На голос пленница среагировала моментально. Густые ресницы резко взметнулись вверх, два черных уголька яростно обожгли его стремительным взглядом, полные губы исказились в яростной гримасе… Девушка, буквально, выплюнула в адрес найденыша какое-то явное ругательство на незнакомом языке. Заколотила ногами, отчего, опешивший Санька отвалился на задницу, пролил на себя воду, а кружка отлетела куда-то под ноги.

— Да пошла ты! — шепотом ответил Известь, встал на ноги и пошел обратно на нос, оттряхивая воду с рубахи. Девушка зло следила за ним, покуда он не сел, после чего опустила взгляд и только теперь заметила валяющуюся на дне лодки кружку. Та плавно перекатывалась туда-сюда, подчиняясь движению дощаника. Пленница снова посмотрела на ушедшего из-под навеса парня, который смотал в узел руки на груди (то ли от злости, то ли от холода) и старательно пялился на пустынный берег. Потом она медленно вытянула ногу и осторожно подтянула кружку к себе. Вода из нее, конечно, вытекла.

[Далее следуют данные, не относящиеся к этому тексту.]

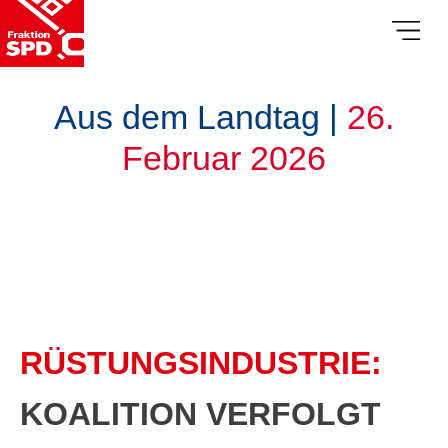
Aus dem Landtag |
26.
Februar 2026
RÜSTUNGSINDUSTRIE:
KOALITION VERFOLGT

Раздосадованный Санька изо всех сил думал. Думал старательно о том, как ему тут дальше жить, как отстоятьсвое место под солнцем, как утрясти контры с Козьмой Терентьевым. Да у него куча тем для размышлений, кроме этой дурной девки, которая не понимает хорошего к себе отношения! Но выходило думать только о ней, потому что Известь кожей чувствовал, как эти жгучие черные угольки оглядывают его из-под навеса. Странные глаза: предельно узкие, какие только могут быть у азиатов, но при этом большие, казалось, что аж в поллица. У его хэдзэнийской жёнки-грелки совсем не такие были. А у этой и волосы под стать глазам: черные-пречерные! На солнце такие должны блестеть, жаль, из-за навеса не видно.